Egyptian MPs have again asked the government to cancel a 2015 free trade agreement with Turkey which allows Turkish products into Egypt without custom duties or tax fees.
“The Turks use the agreement to flood the market with a lot of cheap and substandard products,” Farag Amer, head of the industry committee, said.
“[They] cause a lot of harm to counterpart local industries, particularly in the areas of reinforced steel, wood, paper and textile products.”
Amer also complained that Turkey has been hostile towards Egypt.
On 2 January the Turkish parliament approved sending Turkish troops to Libya to support the UN-backed government based in Tripoli.
Senior Egyptian officials called for severing economic ties with Turkey.
Shortly after the Turkish announcement, speaker of the Tobruk-based House of Representatives told Egypt’s parliament said he may call on the Egyptian army to intervene militarily if foreign intervention took place in Libya.
His comments were met with a standing ovation.

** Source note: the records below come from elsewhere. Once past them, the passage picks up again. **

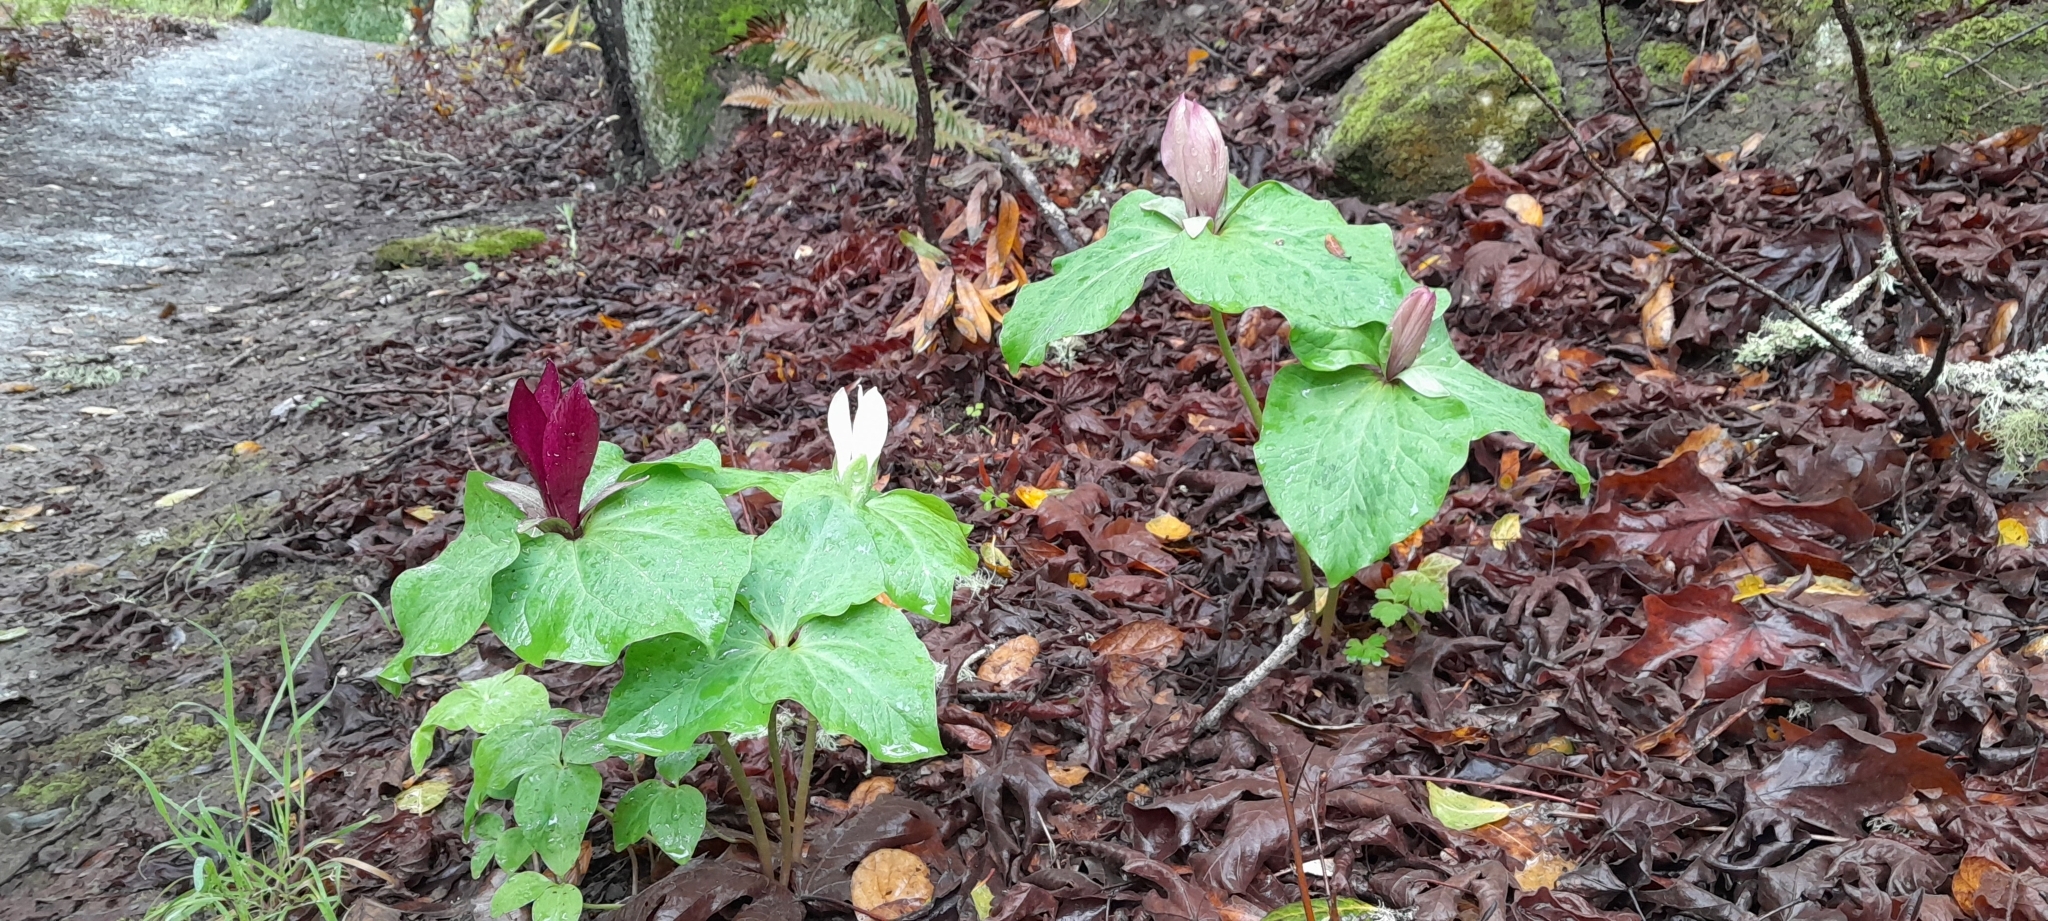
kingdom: Plantae
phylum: Tracheophyta
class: Liliopsida
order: Liliales
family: Melanthiaceae
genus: Trillium
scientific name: Trillium chloropetalum
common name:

Egypt’s pro-regime press, actors and singers had for weeks been supporting Egypt’s plans to intervene in Libya.
At the time, activists suggested this was just sabre-rattling, given that Turkey is the second biggest G20 importer of Egyptian goods, and that threats were to promote military rule and for domestic consumption, rather than a solid fact.
In 2018 trade exchange between Egypt and Turkey hit $2 billion.
The threats have been ongoing. At the beginning of January, Egyptian MPs called on the government to boycott Turkish products in response to “blatant transgressions by the Turkish government in the region and its attempts to plunder the wealth of the Middle East, spread chaos, and destabilise the Middle East.”
The state-run press reported that a campaign to boycott Turkish products had already been launched.
Staunch government supporter and TV presenter Ahmed Moussa called on Egyptians to stop buying Turkish products.
Relations between the two countries became strained following the ouster of Egypt’s first democratically elected President Mohamed Morsi in 2013 when Turkey offered prominent members of the Muslim Brotherhood – who are considered a terror group in Egypt – refuge.
Egypt asked the Turkish ambassador to leave the country after Erdogan called on Egyptian authorities to free Morsi.